::: Provided entries :::
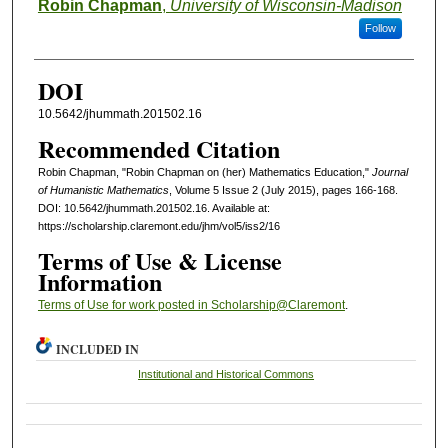
Authors
Robin Chapman
,
University of Wisconsin-Madison
Follow
DOI
10.5642/jhummath.201502.16
Recommended Citation
Robin Chapman, "Robin Chapman on (her) Mathematics Education,"
Journal
of Humanistic Mathematics
, Volume 5 Issue 2 (July 2015), pages 166-168.
DOI: 10.5642/jhummath.201502.16. Available at:
https://scholarship.claremont.edu/jhm/vol5/iss2/16
Terms of Use & License
Information
Terms of Use for work posted in Scholarship@Claremont
.
INCLUDED IN
Institutional and Historical Commons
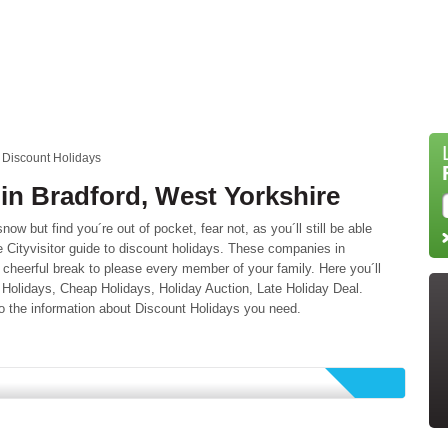
Discount Holidays
in Bradford, West Yorkshire
snow but find you´re out of pocket, fear not, as you´ll still be able
the Cityvisitor guide to discount holidays. These companies in
cheerful break to please every member of your family. Here you´ll
n Holidays, Cheap Holidays, Holiday Auction, Late Holiday Deal.
o the information about Discount Holidays you need.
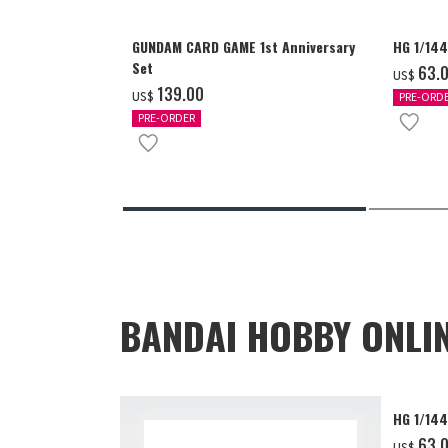
GUNDAM CARD GAME 1st Anniversary
HG 1/14
Set
‌63.
US$
‌139.00
US$
PRE-ORD
PRE-ORDER
BANDAI HOBBY ONLI
HG 1/14
‌63.
US$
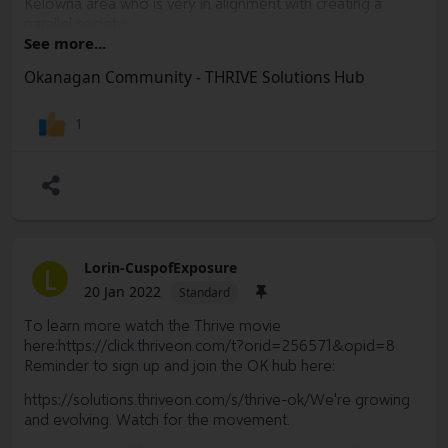
Kelowna area who is very in alignment with creating a
parallel society.
See more...
This Week
Sacheen
has been posting videos and Blogs
Okanagan Community - THRIVE Solutions Hub
(two so far, and 3 more to go) about Mental Health
awareness week on the Thrive Solutions Hub, and at the
end of the week she'll host a Mental Health check-in Live
1
chat on hub with some of our Okanagan members.
Lorin-CuspofExposure
L
20 Jan 2022
Standard
To learn more watch the Thrive movie
here:
https://click.thriveon.com/t?orid=256571&opid=8
Reminder to sign up and join the OK hub here:
https://solutions.thriveon.com/s/thrive-ok/
We're growing
and evolving. Watch for the movement.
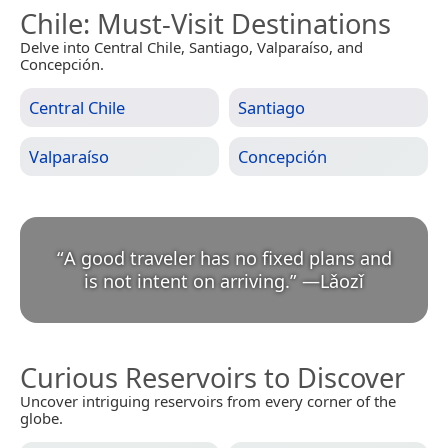
Chile
: Must-Visit Destinations
Delve into Central Chile, Santiago, Valparaíso, and
Concepción.
Central Chile
Santiago
Valparaíso
Concepción
“
A good traveler has no fixed plans and
is not intent on arriving.
”
—
Lǎozǐ
Curious Reservoirs to Discover
Uncover intriguing reservoirs from every corner of the
globe.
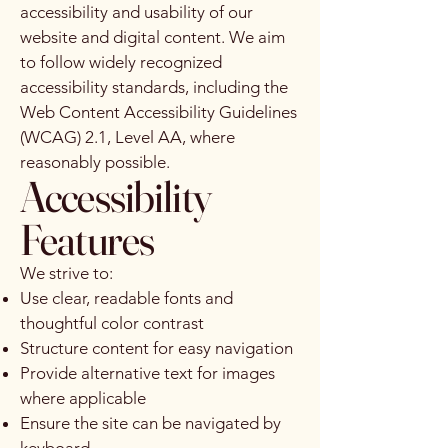
accessibility and usability of our
website and digital content. We aim
to follow widely recognized
accessibility standards, including the
Web Content Accessibility Guidelines
(WCAG) 2.1, Level AA, where
reasonably possible.
Accessibility
Features
We strive to:
Use clear, readable fonts and
thoughtful color contrast
Structure content for easy navigation
Provide alternative text for images
where applicable
Ensure the site can be navigated by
:::
--- Exercise details ---
Rewrite the text read from every one of the rows above as a JSON list of strings, with one string per line and blank lines left out. Leave the pictures out of your answer.

--- Exercise answer ---
[
  "Authors",
  "Robin Chapman",
  ",",
  "University of Wisconsin-Madison",
  "Follow",
  "DOI",
  "10.5642/jhummath.201502.16",
  "Recommended Citation",
  "Robin Chapman, \"Robin Chapman on (her) Mathematics Education,\"",
  "Journal",
  "of Humanistic Mathematics",
  ", Volume 5 Issue 2 (July 2015), pages 166-168.",
  "DOI: 10.5642/jhummath.201502.16. Available at:",
  "https://scholarship.claremont.edu/jhm/vol5/iss2/16",
  "Terms of Use & License",
  "Information",
  "Terms of Use for work posted in Scholarship@Claremont",
  ".",
  "INCLUDED IN",
  "Institutional and Historical Commons",
  "Discount Holidays",
  "in Bradford, West Yorkshire",
  "snow but find you´re out of pocket, fear not, as you´ll still be able",
  "the Cityvisitor guide to discount holidays. These companies in",
  "cheerful break to please every member of your family. Here you´ll",
  "n Holidays, Cheap Holidays, Holiday Auction, Late Holiday Deal.",
  "o the information about Discount Holidays you need.",
  "GUNDAM CARD GAME 1st Anniversary",
  "HG 1/14",
  "Set",
  "‌63.",
  "US$",
  "‌139.00",
  "US$",
  "PRE-ORD",
  "PRE-ORDER",
  "BANDAI HOBBY ONLI",
  "HG 1/14",
  "‌63.",
  "US$",
  "Kelowna area who is very in alignment with creating a",
  "parallel society.",
  "See more...",
  "This Week",
  "Sacheen",
  "has been posting videos and Blogs",
  "Okanagan Community - THRIVE Solutions Hub",
  "(two so far, and 3 more to go) about Mental Health",
  "awareness week on the Thrive Solutions Hub, and at the",
  "end of the week she'll host a Mental Health check-in Live",
  "1",
  "chat on hub with some of our Okanagan members.",
  "Lorin-CuspofExposure",
  "L",
  "20 Jan 2022",
  "Standard",
  "To learn more watch the Thrive movie",
  "here:",
  "https://click.thriveon.com/t?orid=256571&opid=8",
  "Reminder to sign up and join the OK hub here:",
  "https://solutions.thriveon.com/s/thrive-ok/",
  "We're growing",
  "and evolving. Watch for the movement.",
  "Chile",
  ": Must-Visit Destinations",
  "Delve into Central Chile, Santiago, Valparaíso, and",
  "Concepción.",
  "Central Chile",
  "Santiago",
  "Valparaíso",
  "Concepción",
  "“",
  "A good traveler has no fixed plans and",
  "is not intent on arriving.",
  "”",
  "—",
  "Lǎozǐ",
  "Curious Reservoirs to Discover",
  "Uncover intriguing reservoirs from every corner of the",
  "globe.",
  "accessibility and usability of our",
  "website and digital content. We aim",
  "to follow widely recognized",
  "accessibility standards, including the",
  "Web Content Accessibility Guidelines",
  "(WCAG) 2.1, Level AA, where",
  "reasonably possible.",
  "Accessibility",
  "Features",
  "We strive to:",
  "Use clear, readable fonts and",
  "thoughtful color contrast",
  "Structure content for easy navigation",
  "Provide alternative text for images",
  "where applicable",
  "Ensure the site can be navigated by"
]